Fu una lotta contro il tempo, i fogli andavano asciugati uno per uno con della carta assorbente, per poi essere appesi accuratamente in fili e stendini improvvisati in tutta la casa e nell’enorme garage. Centinaia di mollette colorate irruppero nel grigio uniforme che ricopriva come un manto tutti gli oggetti e i documenti annacquati. La nostra memoria era tutta lì, appesa a dei fili.
Lavorando scoprimmo che dopo le prime 48 ore i fogli umidi cominciano a sviluppare un fungo pericoloso per la salute, quindi cominciarono a piovere donazioni di alcool, guanti di plastica e mascherine.
La gente lavorava in un silenzio religioso, rispettoso, interrotto solo dallo stupore di chi, mentre asciugava o appendeva con delicatezza uno dei fogli, si soffermava sul suo contenuto e lo leggeva con voce spezzata: la condanna all’ergastolo di un militare sanguinario o la lunga lista degli NN con la descrizione agghiacciante dei corpi senza identità trovati nelle fosse comuni. Ma c’era anche l’emozione delle lettere di alcuni bambini recuperati dopo il sequestro, quella di Julio Cortázar o di qualche presidente di Stato, la foto di Chicha con Fidel Castro, ecc. Migliaia di frammenti di memoria che dovevano essere salvati dall’oblio e poi accuratamente riordinati.
Nel silenzio abbiamo imparato la storia, la più terribile forse, quella che nonostante gli enormi passi avanti degli ultimi dieci anni non ha ancora trovato giusta condanna e giusto castigo. Grazie alla collaborazione dei volontari e di diverse istituzioni, tante che non posso stare qui a enumerarle, la quasi totalità dell’archivio si è salvato. I documenti asciutti e restaurati potranno ancora testimoniare la loro verità.

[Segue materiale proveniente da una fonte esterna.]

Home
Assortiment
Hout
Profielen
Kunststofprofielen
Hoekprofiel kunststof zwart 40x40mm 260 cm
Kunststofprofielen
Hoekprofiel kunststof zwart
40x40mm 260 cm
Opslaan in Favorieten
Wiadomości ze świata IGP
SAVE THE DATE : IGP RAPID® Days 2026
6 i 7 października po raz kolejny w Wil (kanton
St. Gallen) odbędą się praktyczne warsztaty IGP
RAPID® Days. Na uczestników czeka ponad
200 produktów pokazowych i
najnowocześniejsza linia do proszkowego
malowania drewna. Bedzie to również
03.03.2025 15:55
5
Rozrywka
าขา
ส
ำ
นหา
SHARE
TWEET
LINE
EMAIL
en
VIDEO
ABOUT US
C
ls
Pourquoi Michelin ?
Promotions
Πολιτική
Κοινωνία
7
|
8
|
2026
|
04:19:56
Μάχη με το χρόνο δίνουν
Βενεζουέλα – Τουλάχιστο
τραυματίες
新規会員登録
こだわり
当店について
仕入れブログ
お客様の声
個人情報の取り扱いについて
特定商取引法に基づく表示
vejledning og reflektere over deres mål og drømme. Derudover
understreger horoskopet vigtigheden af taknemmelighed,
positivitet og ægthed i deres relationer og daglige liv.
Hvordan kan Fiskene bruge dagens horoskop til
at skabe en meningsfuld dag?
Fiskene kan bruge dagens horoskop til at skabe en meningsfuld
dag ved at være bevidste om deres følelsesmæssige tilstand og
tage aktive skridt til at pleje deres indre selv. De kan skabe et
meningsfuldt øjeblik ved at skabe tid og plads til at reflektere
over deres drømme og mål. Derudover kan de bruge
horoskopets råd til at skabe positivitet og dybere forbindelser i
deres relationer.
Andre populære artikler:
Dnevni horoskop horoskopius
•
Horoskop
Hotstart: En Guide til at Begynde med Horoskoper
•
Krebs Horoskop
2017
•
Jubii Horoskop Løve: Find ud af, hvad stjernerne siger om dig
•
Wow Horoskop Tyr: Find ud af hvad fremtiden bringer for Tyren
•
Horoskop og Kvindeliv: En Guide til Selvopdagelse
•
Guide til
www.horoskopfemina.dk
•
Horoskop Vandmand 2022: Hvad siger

Insieme alla storia abbiamo ritrovato anche l’amore per libertà, per la lotta, per l’uguaglianza, per la memoria di una generazione e quello per una donna non conosciuta, Diana.
Ci ha anche reso coscienti dell’impellenza di trovare Clara Anahì, non solo per Chicha e per noi famigliari, ma perché è’ l’intera società che ha bisogno di ricucire le sue ferite per andare avanti.
L’Italia, paese nel quale sono cresciuta, ha la sua parte di responsabilità in questa ricerca. La storica fratellanza tra l’Argentina e l’Italia si è trasformata molte volte in complicità criminale: mentre la prima ha ospitato criminali nazisti che operavano in Italia, alcune autorità italiane hanno stabilito forti vincoli ideologici ed economici con i dittatori argentini.
In diverse occasioni le Abuelas de Plaza de Mayo hanno fatto presente i legami tra i due paesi, per i quali è molto probabile che alcuni dei bambini, oramai adulti, scomparsi durante la dittatura argentina, risiedano in Italia, inconsapevoli della loro vera identità.
Per questo, nell’Ottobre del 2012, rappresentanti di “Hijos” e della Commissione Argentina per il Diritto all’Identità hanno presentato un’iniziativa destinata ad una nuova ricerca dei nipoti scomparsi in Italia, che prevede tra le altre cose la diffusione di informazioni e fotografie negli uffici dell’anagrafe, mentre i consolati argentini in Italia contano con tutti gli strumenti necessari per effettuare il testi del DNA con la massima discrezione.
La presentazione della campagna fu realizzata a Torino lo stesso giorno in cui a Roma si commemorava la scomparsa dei 350 bambini ebrei deportati nei campi di concentramento tra l’ottobre del 1943 e il giugno del 1944. Il ricordo di Levi è inevitabile e le sue parole più che mai urgenti: “Se comprendere è impossibile, conoscere è necessario”.